The test results indicate that a white prime layer is commonly present in the polychrome paintings of the Flower Peking Opera Theatre. This technological feature significantly differs from the practices of official Qing Dynasty polychrome paintings and also varies from the common structures of polychrome paintings in other regions, fully demonstrating the distinct regional characteristics. The detection of BaSO₄ and gypsum (CaSO₄·2H₂O) in the white prime layer suggests that the polychrome paintings were restored in the late Qing Dynasty or later, reflecting the changes in later restoration techniques. This provides important physical evidence for exploring the diversity of local polychrome painting technique systems in the Qing Dynasty. In the next step of the research, elemental distribution scans of Ba and Ca can be conducted on the white prime layer to determine the manufacturing process. Meanwhile, tests on the organic binding medium in the ground layer show that it is mainly drying oil, most likely tung oil. As a common drying oil, tung oil is characterized by rapid drying, good gloss, and strong water resistance. It is often used in the production of the ground layer for ancient architectural polychrome paintings, providing a certain degree of protection for the paintings. No significant markers of animal glue were detected, which is consistent with the technological tendencies of some decorative paintings in the late Qing Dynasty.

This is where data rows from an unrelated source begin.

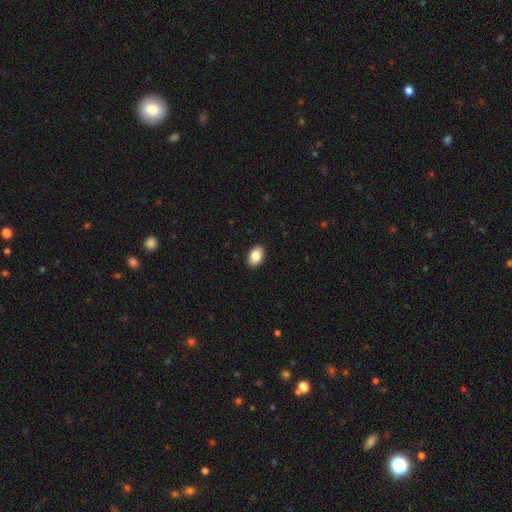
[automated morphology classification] Q: Smooth or featured?
A: smooth (86%); runner-up: star or artifact (7%)
Q: How rounded?
A: in between (86%); runner-up: round (12%)
Q: Merging?
A: none (90%); runner-up: minor disturbance (7%)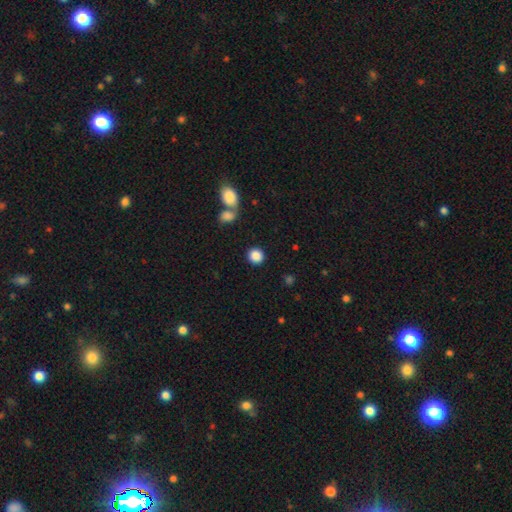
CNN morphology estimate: Smooth or featured?
  - smooth: 88% *
  - star or artifact: 9%
  - featured or disk: 4%
How rounded?
  - round: 90% *
  - in between: 9%
  - cigar-shaped: 1%
Merging?
  - none: 87% *
  - minor disturbance: 6%
  - merger: 5%
  - major disturbance: 3%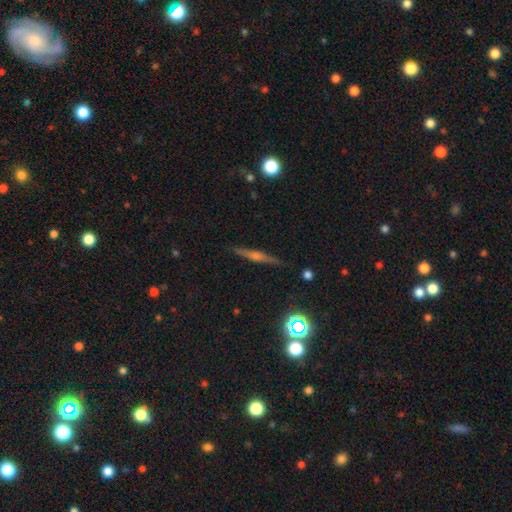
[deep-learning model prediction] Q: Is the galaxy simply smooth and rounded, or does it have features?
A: featured or disk — 65%.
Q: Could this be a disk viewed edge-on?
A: yes — 97%.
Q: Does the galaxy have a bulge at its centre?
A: rounded — 72%.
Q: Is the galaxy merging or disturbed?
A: none — 89%.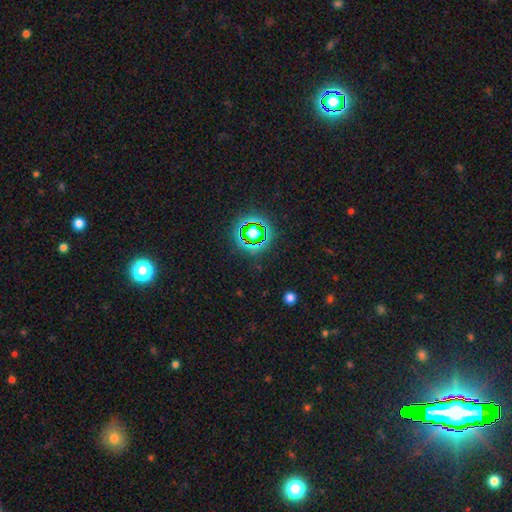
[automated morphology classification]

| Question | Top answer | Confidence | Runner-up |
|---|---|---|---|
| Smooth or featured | star or artifact | 77% | smooth (15%) |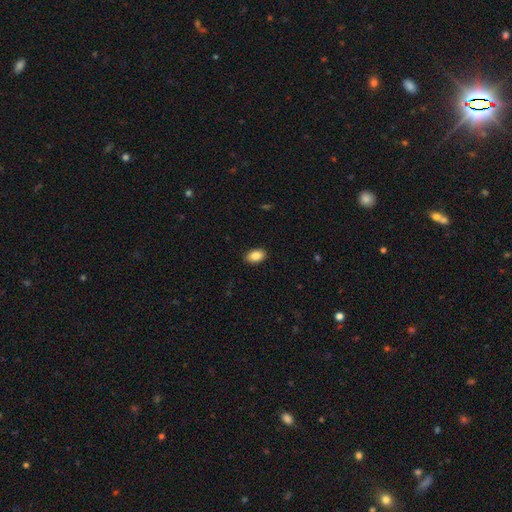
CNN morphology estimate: This is clearly a smooth galaxy (87%). How rounded: clearly in between (89%). Merging: clearly none (89%).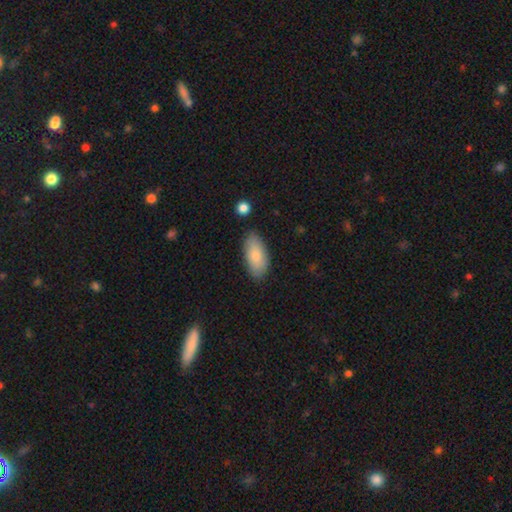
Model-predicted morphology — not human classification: This is clearly a smooth galaxy (82%). How rounded: clearly in between (91%). Merging: clearly none (82%).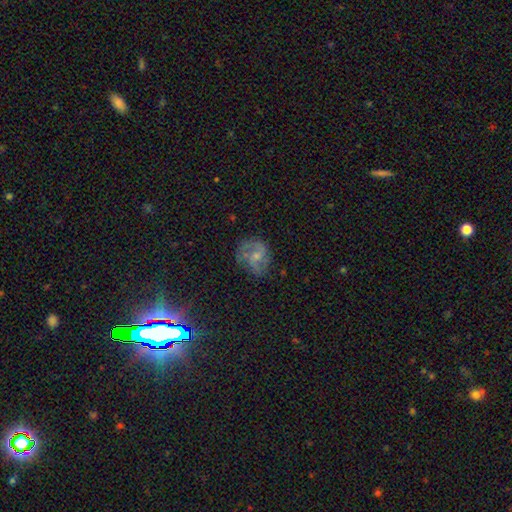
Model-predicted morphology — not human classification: smooth-or-featured: featured or disk: 63% | smooth: 28% | star or artifact: 9%
  disk-edge-on: no: 98% | yes: 2%
    bar: no: 63% | weak: 31% | strong: 5%
    has-spiral-arms: yes: 83% | no: 17%
      spiral-winding: medium: 48% | loose: 30% | tight: 22%
      spiral-arm-count: 2: 63% | can't tell: 17% | 3: 10% | 1: 5% | 4: 3% | more than 4: 2%
    bulge-size: small: 55% | moderate: 34% | none: 9% | large: 2% | dominant: 1%
  merging: none: 61% | minor disturbance: 22% | major disturbance: 15% | merger: 2%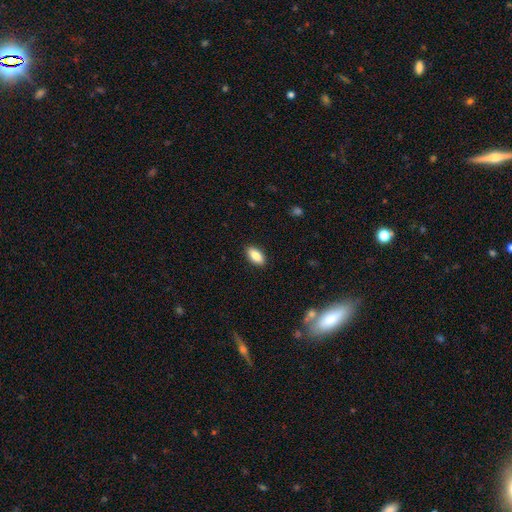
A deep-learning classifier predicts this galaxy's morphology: type=smooth (85%); roundness=in between (90%); merging=none (90%).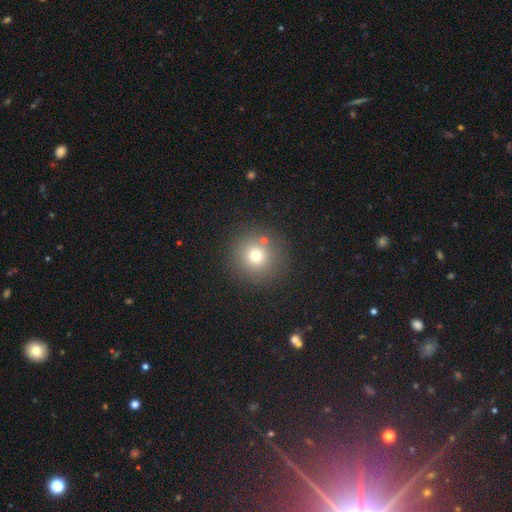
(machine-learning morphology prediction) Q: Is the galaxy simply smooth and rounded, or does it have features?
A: smooth — 72%.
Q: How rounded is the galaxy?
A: round — 95%.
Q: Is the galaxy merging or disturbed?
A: none — 86%.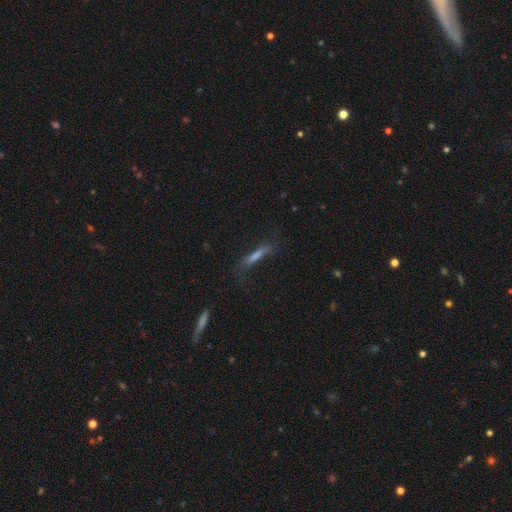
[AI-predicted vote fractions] smooth 58%, featured or disk 30%, star or artifact 12%. Down the decision tree: how rounded — cigar-shaped (89%); merging — none (57%).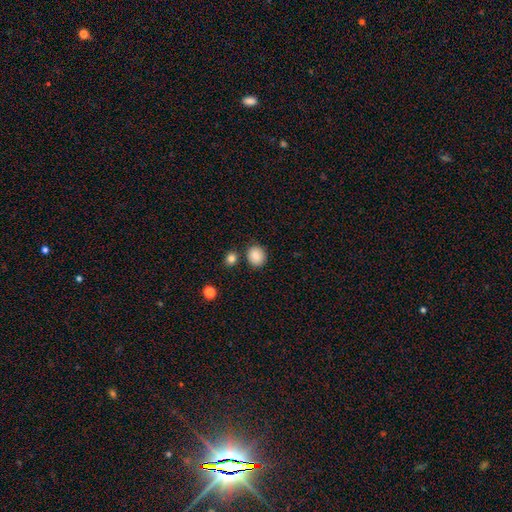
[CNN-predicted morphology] Overall: smooth (87%). How rounded: round (76%). Merging: none (82%).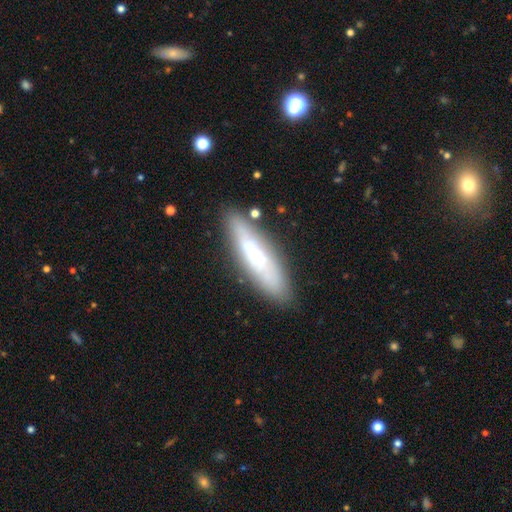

During the analysis of pigment composition, the determination of ultramarine was achieved through the combined use of Raman spectroscopy and observations under a polarizing microscope. To further clarify the properties of ultramarine, in subsequent research, ultramarine samples can be excited in the ultraviolet region and their Raman spectra can be detected. If the ultramarine is confirmed to be artificial, the production time of the corresponding parts in the currently observed polychrome paintings of the Flower Peking Opera Theatre is no earlier than the late Qing Dynasty. This not only provides a scientific basis for dating architectural polychrome paintings but also reveals the influence of foreign cultures on the use of raw materials in late-stage paintings from the perspective of material history.

Based on our research on the composition and structure of the Flower Peking Opera Theatre decorative paintings, and knowing that the binder in the pigment layer is a drying oil (maybe tung oil) that is sensitive to polar solvents, we should avoid using water or alcohol-based polar solvents for large-scale cleaning in future conservation work. First, we should do some small-scale local tests and prefer physical cleaning methods. For pigment layers that are lifting or becoming powdery, the consolidants we choose need to be well-compatible and adhesive with the aged drying oil (tung oil). We can think about testing and evaluating low-concentration acrylic materials. We need to be careful because the aging of tung oil might affect how it bonds with the consolidant. So, when choosing a consolidant, we have to consider this factor carefully to make sure we can effectively protect and restore the Flower Peking Opera Theatre decorative paintings.